Starting from the line with "index tip: (684, 334)" and going up to and including the line with "thumb tip: (305, 61)", copy the listing below exactly. Leave all images out.

> Input records
--*--
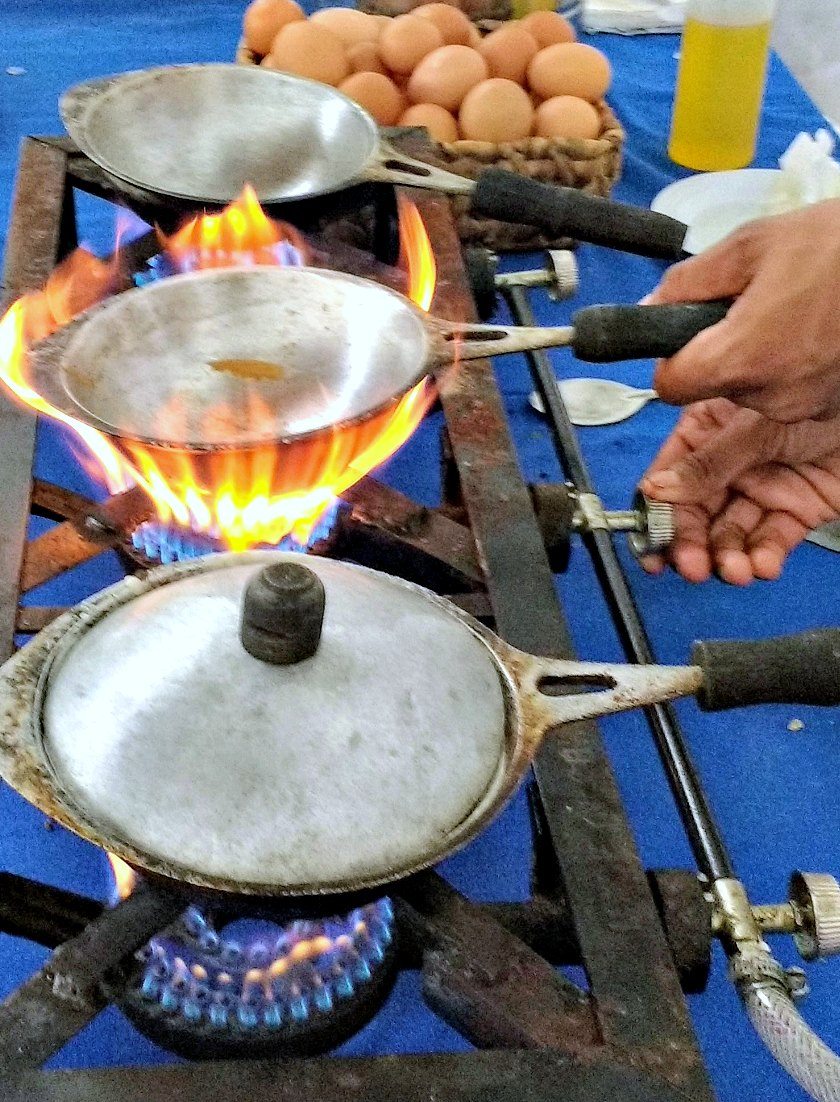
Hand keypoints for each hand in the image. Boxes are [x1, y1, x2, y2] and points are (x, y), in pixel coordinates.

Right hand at [638, 399, 839, 584]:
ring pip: (732, 533)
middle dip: (692, 545)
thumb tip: (656, 491)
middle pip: (696, 513)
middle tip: (692, 567)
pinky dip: (765, 557)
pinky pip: (773, 539)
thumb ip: (708, 463)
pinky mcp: (796, 509)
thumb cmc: (818, 384)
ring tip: (736, 571)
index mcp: (707, 429)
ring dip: (728, 558)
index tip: (651, 550)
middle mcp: (729, 462)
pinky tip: (763, 565)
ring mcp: (762, 487)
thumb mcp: (754, 424)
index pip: (669, 478)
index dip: (656, 516)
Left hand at [647, 199, 839, 422]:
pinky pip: (789, 395)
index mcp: (741, 358)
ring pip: (751, 394)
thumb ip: (688, 282)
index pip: (669, 386)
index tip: (684, 334)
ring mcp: (805, 408)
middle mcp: (770, 396)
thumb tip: (649, 307)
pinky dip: (790, 370)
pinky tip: (813, 334)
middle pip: (712, 389)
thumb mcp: (750, 244)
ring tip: (790, 315)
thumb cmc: (834, 245)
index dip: (669, 360)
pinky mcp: (830, 409)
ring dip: (756, 362)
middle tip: (750, 309)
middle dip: (719, 355)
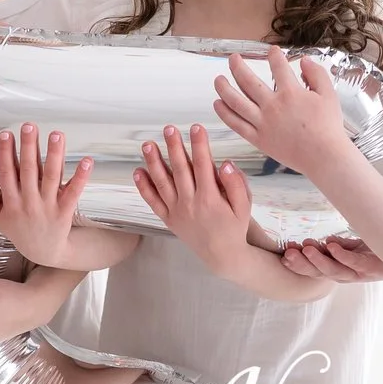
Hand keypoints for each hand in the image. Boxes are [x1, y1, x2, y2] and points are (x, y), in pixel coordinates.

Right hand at [0, 123, 91, 264]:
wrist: (45, 253)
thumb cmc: (22, 232)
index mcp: (12, 202)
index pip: (7, 173)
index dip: (6, 153)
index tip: (6, 135)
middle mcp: (29, 202)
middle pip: (28, 170)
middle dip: (28, 147)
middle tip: (29, 127)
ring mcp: (48, 206)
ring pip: (51, 177)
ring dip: (54, 155)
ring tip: (56, 135)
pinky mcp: (65, 211)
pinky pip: (73, 192)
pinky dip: (80, 177)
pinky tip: (86, 162)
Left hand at [133, 123, 253, 274]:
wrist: (222, 256)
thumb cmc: (235, 227)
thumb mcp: (244, 206)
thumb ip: (236, 184)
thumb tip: (225, 164)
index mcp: (211, 198)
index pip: (204, 165)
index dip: (199, 145)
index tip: (196, 127)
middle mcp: (191, 204)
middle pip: (180, 170)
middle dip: (174, 147)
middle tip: (168, 128)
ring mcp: (177, 212)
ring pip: (163, 183)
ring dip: (154, 162)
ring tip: (147, 144)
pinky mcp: (169, 219)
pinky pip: (153, 202)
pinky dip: (144, 187)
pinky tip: (138, 171)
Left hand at [213, 45, 351, 175]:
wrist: (323, 156)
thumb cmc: (328, 127)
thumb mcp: (329, 95)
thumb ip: (317, 74)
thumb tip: (305, 61)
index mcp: (291, 92)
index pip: (277, 66)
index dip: (274, 55)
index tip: (272, 51)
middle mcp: (273, 105)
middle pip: (248, 80)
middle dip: (237, 66)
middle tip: (233, 58)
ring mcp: (263, 122)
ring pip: (236, 101)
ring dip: (224, 88)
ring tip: (218, 79)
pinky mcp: (258, 139)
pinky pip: (236, 124)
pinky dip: (225, 113)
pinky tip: (218, 104)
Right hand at [279, 235, 382, 282]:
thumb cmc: (380, 253)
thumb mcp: (356, 247)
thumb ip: (340, 246)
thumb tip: (324, 242)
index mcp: (340, 270)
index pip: (315, 269)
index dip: (299, 264)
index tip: (284, 254)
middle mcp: (348, 275)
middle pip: (320, 274)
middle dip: (303, 265)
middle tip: (289, 254)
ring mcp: (360, 273)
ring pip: (335, 272)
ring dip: (319, 261)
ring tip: (306, 249)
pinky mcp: (372, 268)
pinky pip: (355, 264)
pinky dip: (342, 256)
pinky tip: (332, 246)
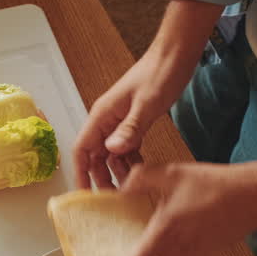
--*--
> Answer space
index tip: (684, 334)
ring mcp: (805, 408)
middle mcp: (770, 396)
thumb tip: (649, 307)
pinky dip: (790, 370)
pinky tip: (813, 334)
middle pip: (712, 389)
thumb mcp: (750, 244)
ring tip: (790, 315)
thumb cmc: (834, 245)
index dip: (669, 360)
pinky mcp: (830, 409)
ring dip: (756, 362)
middle tip: (750, 309)
middle dip: (719, 355)
Hand keypoints for each hand in the image. Boxes are [x1, y1, x2, y2] and points are (x, y), in pixel coordinates.

Right hand at [0, 123, 91, 264]:
wrist: (45, 253)
thumb cmc: (22, 232)
index mcp: (12, 202)
index pip: (7, 173)
index dip: (6, 153)
index tip: (6, 135)
middle mcp: (29, 202)
middle pip: (28, 170)
middle dip: (28, 147)
middle tip: (29, 127)
ring mcp: (48, 206)
ring pip: (51, 177)
ring dip: (54, 155)
ring tip: (56, 135)
pinky mcp: (65, 211)
pinky pip: (73, 192)
pinky dip: (80, 177)
pinky tip: (86, 162)
Left hand at [133, 123, 253, 274]:
wrist: (222, 256)
thumb cmc: (235, 227)
thumb mcp: (244, 206)
thumb ip: (236, 184)
thumb tip: (225, 164)
index mcp: (211, 198)
index pip: (204, 165)
index dip: (199, 145)
index tip: (196, 127)
middle mcp: (191, 204)
middle pip: (180, 170)
middle dip: (174, 147)
middle tip: (168, 128)
ring mcp: (177, 212)
ring pip: (163, 183)
ring dip: (154, 162)
ring tip: (147, 144)
pinky mcp: (169, 219)
pinky pip: (153, 202)
pinky dip: (144, 187)
pinky tip: (138, 171)
Left hand at [213, 45, 351, 175]:
wrist: (323, 156)
thumb cmc: (328, 127)
thumb mcp: (329, 95)
thumb ip: (317, 74)
thumb tip: (305, 61)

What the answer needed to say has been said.